Spotkanie ministrów eurogrupy miało się odbyć pierwotnie w poprzednią środę, ale przełożono je na poniedziałek, ponieważ Grecja nie spełniła wszystkich warunków. W niedzielę, na dzień przed spotkaniem eurogrupy, do Brukseli nieoczekiwanie udał się grecki premier Lukas Papademos.
W zamian za pomoc pożyczkodawcy - Komisja Europejska, Europejski Bank Centralny i Międzynarodowy Fundusz Walutowy - zobowiązali Grecję do wprowadzenia oszczędności. Chodzi m.in. o likwidację miejsc pracy w sektorze publicznym i obniżkę pensji minimalnej o 22 procent, z obecnego poziomu 740 euro. Bez tej pomocy Atenom w najbliższym czasie grozi niewypłacalność.
Poparcie zza Atlantyku
Do udzielenia pomocy Grecji przekonuje minister skarbu USA Timothy Geithner. Amerykanin oznajmił w niedzielę, że porozumienie, jakie zawarli greccy politycy w sprawie reform gospodarczych zasługuje na wsparcie Międzynarodowego Funduszu Walutowego (MFW) i Stany Zjednoczone będą zachęcać fundusz, by je poparł.

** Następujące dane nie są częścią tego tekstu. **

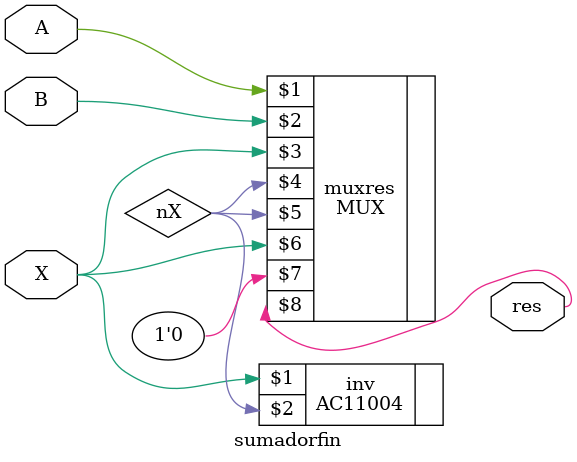
<source format=v>
`timescale 1ns/100ps
module sumadortip(X,A,B,llevo,res);
	input A, B, X;
	output llevo, res;
	wire nX;
	AC11004 inv(X,nX);
	MUX muxres(A,B,X,nX,nX,X,1'b0,res);
	MUX muxllevo(A,B,1'b0,X,X,1'b1,1'b0,llevo);
endmodule

module sumadorinic(A,B,llevo,res);
	input A, B;
	output  llevo,res;
	wire nX;
	MUX muxllevo(A,B,1'b0,1'b0,1'b0,1'b1,1'b0,llevo);
	MUX muxres(A,B,1'b0,1'b1,1'b1,1'b0,1'b0,res);
endmodule

module sumadorfin(X,A,B,res);
	input X,A,B;
	output res;
	wire nX;
	AC11004 inv(X,nX);
	MUX muxres(A,B,X,nX,nX,X,1'b0,res);
endmodule

</source>
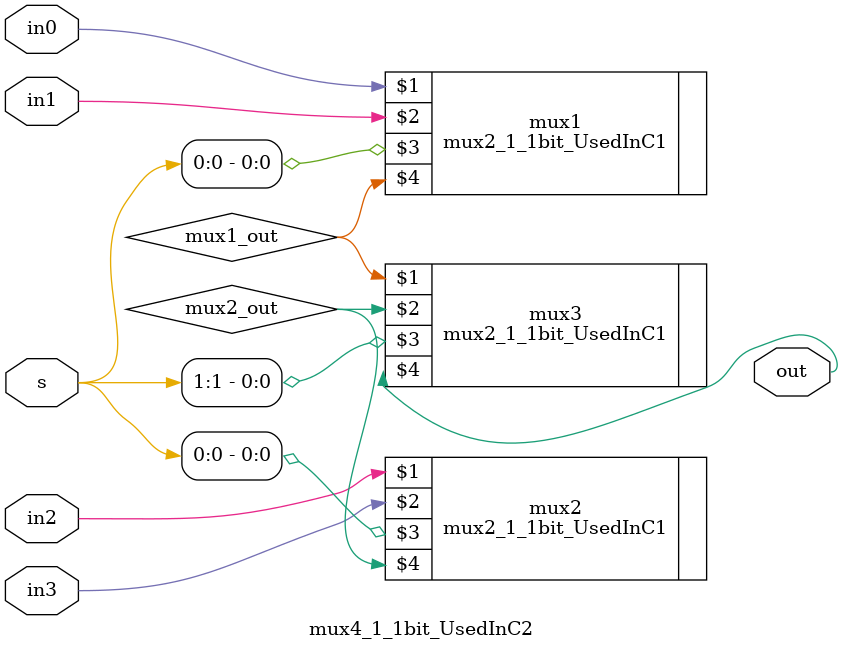
<source format=v>
module mux4_1_1bit_UsedInC2(in0,in1,in2,in3,s,out);
input in0,in1,in2,in3;
input [1:0] s;
output out;
wire mux1_out,mux2_out;
mux2_1_1bit_UsedInC1 mux1(in0,in1,s[0],mux1_out);
mux2_1_1bit_UsedInC1 mux2(in2,in3,s[0],mux2_out);
mux2_1_1bit_UsedInC1 mux3(mux1_out,mux2_out,s[1],out);
endmodule
</source>
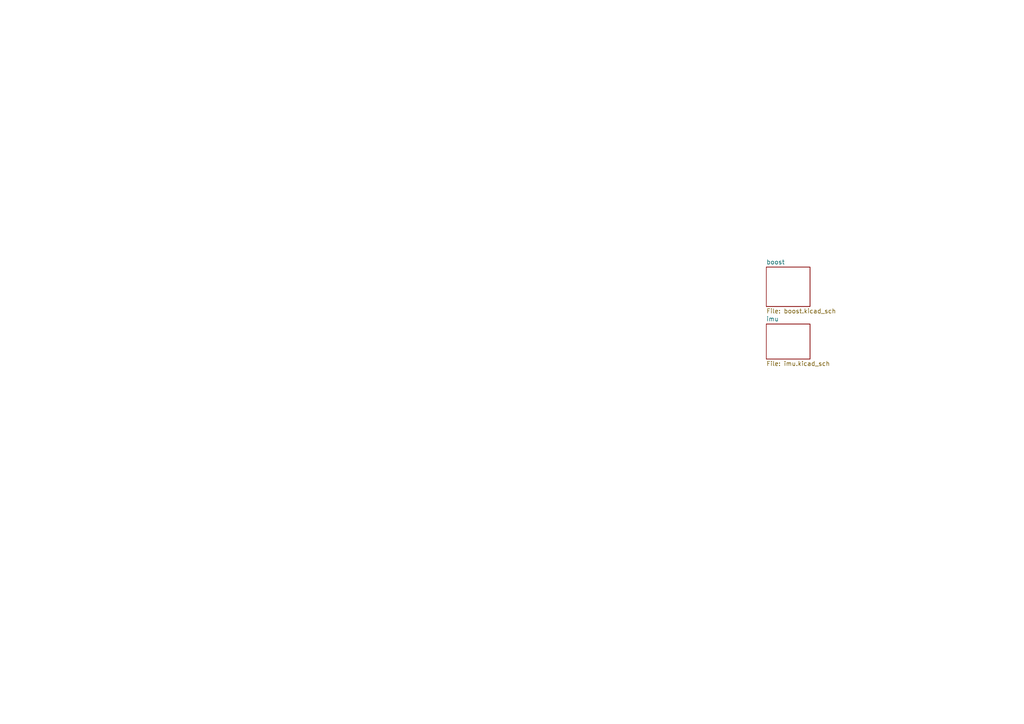
<source format=kicad_sch>
(kicad_sch
	(version 20231120)
	(generator "eeschema")
	(generator_version "8.0")
	(uuid "55c0a6b2-6fc9-44ca-8d10-659d11d090d5")
	(paper "A4")
	(lib_symbols)
	(sheet
		(at 222.25 93.98)
		(size 12.7 10.16)
		(fields_autoplaced yes)
		(stroke
			(width 0.1524)
			(type solid)
		)
		(fill
			(color 0 0 0 0.0000)
		)
		(uuid "9aa552d8-bbd3-4b10-a053-a40eefc70072")
		(property "Sheetname" "imu"
			(at 222.25 93.2684 0)
			(effects
				(font
					(size 1.27 1.27)
				)
				(justify left bottom)
			)
		)
		(property "Sheetfile" "imu.kicad_sch"
			(at 222.25 104.7246 0)
			(effects
				(font
					(size 1.27 1.27)
				)
				(justify left top)
			)
		)
		(instances
			(project "main"
				(path "/55c0a6b2-6fc9-44ca-8d10-659d11d090d5"
					(page "3")
				)
			)
		)
	)
	(sheet
		(at 222.25 77.47)
		(size 12.7 11.43)
		(fields_autoplaced yes)
		(stroke
			(width 0.1524)
			(type solid)
		)
		(fill
			(color 0 0 0 0.0000)
		)
		(uuid "e2785760-ff03-4094-8a17-cb2995826734")
		(property "Sheetname" "boost"
			(at 222.25 76.7584 0)
			(effects
				(font
					(size 1.27 1.27)
				)
				(justify left bottom)
			)
		)
		(property "Sheetfile" "boost.kicad_sch"
			(at 222.25 89.4846 0)
			(effects
				(font
					(size 1.27 1.27)
				)
				(justify left top)
			)
		)
		(instances
			(project "main"
				(path "/55c0a6b2-6fc9-44ca-8d10-659d11d090d5"
					(page "2")
				)
			)
		)
	)
	(sheet_instances
		(path "/"
			(page "1")
		)
	)
)

</source>
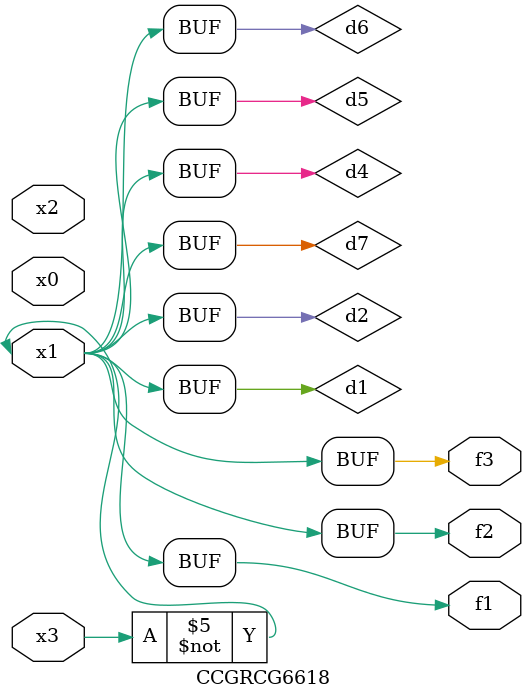
<source format=v>
module CCGRCG6618(
	input x0, x1, x2, x3,
	output f1, f2, f3
);

	wire d1, d2, d3, d4, d5, d6, d7;

	not (d1, x3);
	buf (d2, x1);
	xnor (d3, d1, d2);
	nor (d4, d1);
	buf (d5, d1, d2);
	buf (d6, d4, d5);
	nand (d7, d4);
	assign f1 = d6;
	assign f2 = d7;
	assign f3 = d6;
endmodule

</source>
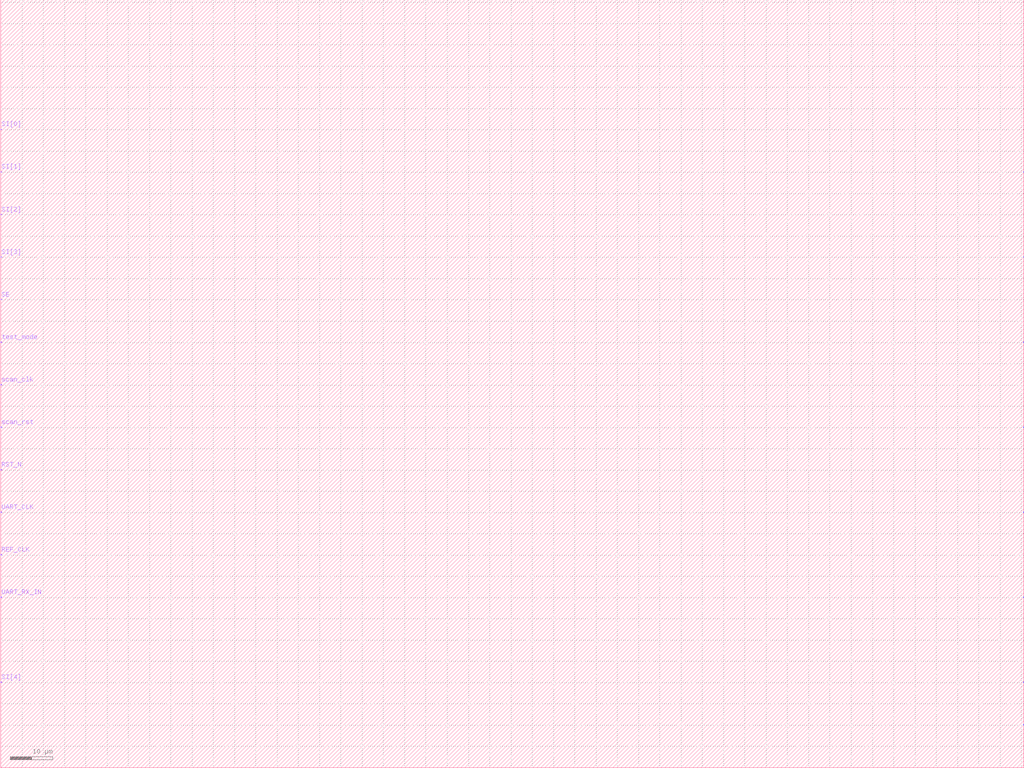
<source format=lef>

#******
# Preview export LEF
#
#	 Preview sub-version 5.10.41.500.3.38
#
# TECH LIB NAME: tsmc18
# TECH FILE NAME: techfile.cds
#******

VERSION 5.4 ;

NAMESCASESENSITIVE ON ;

DIVIDERCHAR "|" ;
BUSBITCHARS "[]" ;

UNITS
    DATABASE MICRONS 100  ;
END UNITS

MACRO SYS_TOP
    CLASS CORE ;
    FOREIGN SYS_TOP 0 0 ;
    ORIGIN 0.00 0.00 ;
    SIZE 240.6 BY 180.6 ;
    SYMMETRY X Y ;
    PIN SI[0]
        DIRECTION INPUT ;
        PORT
        LAYER METAL2 ;
        RECT  0.00 150 0.2 150.2 ;
        END
	AntennaGateArea 0.0 ;
    END SI[0]
    PIN SI[1]
        DIRECTION INPUT ;
        PORT
        LAYER METAL2 ;
        RECT  0.00 140 0.2 140.2 ;
        END
	AntennaGateArea 0.0 ;
    END SI[1]
    PIN SI[2]
        DIRECTION INPUT ;
        PORT
        LAYER METAL2 ;
        RECT  0.00 130 0.2 130.2 ;
        END
	AntennaGateArea 0.0 ;
    END SI[2]
    PIN SI[3]
        DIRECTION INPUT ;
        PORT
        LAYER METAL2 ;
        RECT  0.00 120 0.2 120.2 ;
        END
	AntennaGateArea 0.0 ;
    END SI[3]
    PIN SE
        DIRECTION INPUT ;
        PORT
        LAYER METAL2 ;
        RECT  0.00 110 0.2 110.2 ;
        END
	AntennaGateArea 0.0 ;
    END SE
    PIN test_mode
        DIRECTION INPUT ;
        PORT
        LAYER METAL2 ;
        RECT  0.00 100 0.2 100.2 ;
        END
	AntennaGateArea 0.0 ;
    END test_mode
    PIN scan_clk
        DIRECTION INPUT ;
        PORT
        LAYER METAL2 ;
        RECT  0.00 90 0.2 90.2 ;
        END
	AntennaGateArea 0.0 ;
    END scan_clk
    PIN scan_rst
        DIRECTION INPUT ;
        PORT
        LAYER METAL2 ;
        RECT  0.00 80 0.2 80.2 ;
        END
	AntennaGateArea 0.0 ;
    END scan_rst
    PIN RST_N
        DIRECTION INPUT ;
        PORT
        LAYER METAL2 ;
        RECT  0.00 70 0.2 70.2 ;
        END
	AntennaGateArea 0.0 ;
    END RST_N
    PIN UART_CLK
        DIRECTION INPUT ;
        PORT
        LAYER METAL2 ;
        RECT  0.00 60 0.2 60.2 ;
        END
	AntennaGateArea 0.0 ;
    END UART_CLK
    PIN REF_CLK
        DIRECTION INPUT ;
        PORT
        LAYER METAL2 ;
        RECT  0.00 50 0.2 50.2 ;
        END
	AntennaGateArea 0.0 ;
    END REF_CLK
    PIN UART_RX_IN
        DIRECTION INPUT ;
        PORT
        LAYER METAL2 ;
        RECT  0.00 40 0.2 40.2 ;
        END
	AntennaGateArea 0.0 ;
    END UART_RX_IN
    PIN SI[4]
        DIRECTION INPUT ;
        PORT
        LAYER METAL2 ;
        RECT  0.00 20 0.2 20.2 ;
        END
	AntennaGateArea 0.0 ;
    END SI[4]
    PIN SO[0]
        DIRECTION OUTPUT ;
        PORT
        LAYER METAL3 ;
        RECT  240.47 140 240.67 140.2 ; 
        END
	AntennaDiffArea 0.575 ;
    END SO[0]
    PIN SO[1]
        DIRECTION OUTPUT ;
        PORT
        LAYER METAL3 ;
        RECT  240.47 120 240.67 120.2 ; 
        END
	AntennaDiffArea 0.575 ;
    END SO[1]
    PIN SO[2]
        DIRECTION OUTPUT ;
        PORT
        LAYER METAL3 ;
        RECT  240.47 100 240.67 100.2 ; 
        END
	AntennaDiffArea 0.575 ;
    END SO[2]
    PIN SO[3]
        DIRECTION OUTPUT ;
        PORT
        LAYER METAL3 ;
        RECT  240.47 80 240.67 80.2 ; 
        END
	AntennaDiffArea 0.575 ;
    END SO[3]
    PIN UART_TX_O
        DIRECTION OUTPUT ;
        PORT
        LAYER METAL3 ;
        RECT  240.47 60 240.67 60.2 ; 
        END
	AntennaDiffArea 0.575 ;
    END UART_TX_O
    PIN parity_error
        DIRECTION OUTPUT ;
        PORT
        LAYER METAL3 ;
        RECT  240.47 40 240.67 40.2 ; 
        END
	AntennaDiffArea 0.575 ;
    END parity_error
    PIN framing_error
        DIRECTION OUTPUT ;
        PORT
        LAYER METAL3 ;
        RECT  240.47 20 240.67 20.2 ; 
        END
	AntennaDiffArea 0.575 ;
    END framing_error
    PIN SO[4]
        DIRECTION OUTPUT ;
        PORT
        LAYER METAL3 ;
        RECT  240.47 10 240.67 10.2 ; 
        END
	AntennaDiffArea 0.575 ;
    END SO[4]
END SYS_TOP

END LIBRARY


</source>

Przyjmujemy z zadowoleniem pogram reform gospodarczych uzgodniony przez premiera Grecji i partie koalicyjne. Timothy Geithner, sekretarz skarbu USA
Lepiej razem
W Europie jednak coraz częściej spekuluje się na temat opłacalności utrzymywania Grecji w strefie euro. Sami Grecy wydają się tym jednak nie zainteresowani. Opublikowany w niedzielę w dzienniku "Ethnos" sondaż wskazuje, że tylko 19,6 proc. obywateli chciałoby powrotu drachmy. Trzy czwarte opowiada się za "europejską perspektywą" dla kraju, a dwie trzecie chciałoby, by powiódł się program uzdrowienia gospodarki, narzucony przez UE i MFW.
Badanie pokazało też, że ośmiu na 10 ankietowanych przypisuje odpowiedzialność za sytuację kraju "greckim rządom", a jedynie 6,1 proc. - "Europejczykom i MFW".
Przeczy to często prezentowanym podczas protestów na ulicach Aten hasłom. Wielu demonstrantów bardzo krytycznie odnosi się do UE, zwłaszcza Niemców. Dochodzi nawet do aktów palenia niemieckiej flagi.